3. Paradoxical NOx Changes during CPB:  CABG surgery performed with cardiopulmonary bypass (CPB) results in a complex and paradoxical pattern of nitrite/nitrate (NOx) levels. An initial decrease in plasma NOx is observed immediately before the conclusion of surgery, potentially reflecting NO consumption in the context of the surgical stress response and/or altered NO metabolism during CPB. This is followed by a delayed increase 5-7 days post-operatively, consistent with the sustained inflammatory response and iNOS activation described above.  The initial decrease and subsequent increase highlight the dynamic nature of NO metabolism during and after CPB.

4. Hemolysis and Altered Iron Metabolism:  Intraoperative hemolysis, the destruction of red blood cells within the CPB circuit, leads to alterations in plasma iron parameters, characterized by an increase in free, non-transferrin bound iron. This increase in free iron represents a significant factor as it can contribute to oxidative stress and cellular damage.

5. Correlation between Hemolysis, Free Iron, and NOx: A direct correlation exists between the degree of intraoperative hemolysis, the level of free plasma iron, and the concentration of nitrites and nitrates (NOx). This relationship suggests that hemolysis-induced increases in free iron contribute to the production of reactive nitrogen species, further potentiating oxidative stress and potentially exacerbating the inflammatory response. Consequently, these combined effects of iron dysregulation and altered NO metabolism resulting from hemolysis significantly contribute to the development of post-CABG complications.
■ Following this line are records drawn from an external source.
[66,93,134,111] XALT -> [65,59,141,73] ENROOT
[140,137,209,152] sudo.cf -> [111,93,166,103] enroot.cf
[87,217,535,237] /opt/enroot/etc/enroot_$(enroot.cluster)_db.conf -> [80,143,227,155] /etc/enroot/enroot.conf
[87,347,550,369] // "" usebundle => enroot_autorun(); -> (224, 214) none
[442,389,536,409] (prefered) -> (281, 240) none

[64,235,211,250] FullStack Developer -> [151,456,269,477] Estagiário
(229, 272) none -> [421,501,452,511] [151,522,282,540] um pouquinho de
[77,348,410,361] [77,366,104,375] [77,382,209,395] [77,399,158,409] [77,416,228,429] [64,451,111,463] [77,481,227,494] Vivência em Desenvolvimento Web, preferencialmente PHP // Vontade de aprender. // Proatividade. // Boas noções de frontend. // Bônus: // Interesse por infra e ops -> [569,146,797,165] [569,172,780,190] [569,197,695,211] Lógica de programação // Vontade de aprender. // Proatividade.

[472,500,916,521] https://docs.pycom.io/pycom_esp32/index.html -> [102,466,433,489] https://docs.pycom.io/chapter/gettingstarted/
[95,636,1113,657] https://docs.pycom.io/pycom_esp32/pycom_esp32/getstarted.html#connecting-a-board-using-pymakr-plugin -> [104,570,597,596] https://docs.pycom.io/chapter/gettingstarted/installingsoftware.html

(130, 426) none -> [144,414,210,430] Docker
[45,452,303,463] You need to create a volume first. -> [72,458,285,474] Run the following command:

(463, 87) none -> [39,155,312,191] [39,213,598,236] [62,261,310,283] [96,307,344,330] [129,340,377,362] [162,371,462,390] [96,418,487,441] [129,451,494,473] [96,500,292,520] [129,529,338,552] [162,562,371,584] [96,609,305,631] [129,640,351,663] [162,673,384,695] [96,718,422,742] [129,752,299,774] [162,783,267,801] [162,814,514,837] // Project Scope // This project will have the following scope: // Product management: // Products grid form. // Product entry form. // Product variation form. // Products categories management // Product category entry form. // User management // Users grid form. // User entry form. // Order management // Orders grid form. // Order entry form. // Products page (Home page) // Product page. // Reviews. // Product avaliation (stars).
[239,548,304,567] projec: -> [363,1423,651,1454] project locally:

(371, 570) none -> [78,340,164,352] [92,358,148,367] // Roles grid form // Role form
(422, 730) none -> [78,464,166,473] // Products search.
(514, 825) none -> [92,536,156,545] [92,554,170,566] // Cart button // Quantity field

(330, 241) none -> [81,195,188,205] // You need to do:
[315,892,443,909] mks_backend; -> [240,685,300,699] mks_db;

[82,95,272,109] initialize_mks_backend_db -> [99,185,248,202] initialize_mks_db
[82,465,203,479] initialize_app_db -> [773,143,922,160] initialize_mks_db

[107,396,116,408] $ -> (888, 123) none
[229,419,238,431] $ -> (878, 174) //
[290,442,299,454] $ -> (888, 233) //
These revised statements provide a more nuanced and scientifically accurate description of the findings, emphasizing the complex interplay between oxidative stress, nitrosative stress, hemolysis, and the development of post-operative complications after CABG.

CABG: coronary artery bypass grafting 

IOH: intraoperative hemolysis 

CAD: coronary artery disease 

The authors declare that there are no conflicts of interest.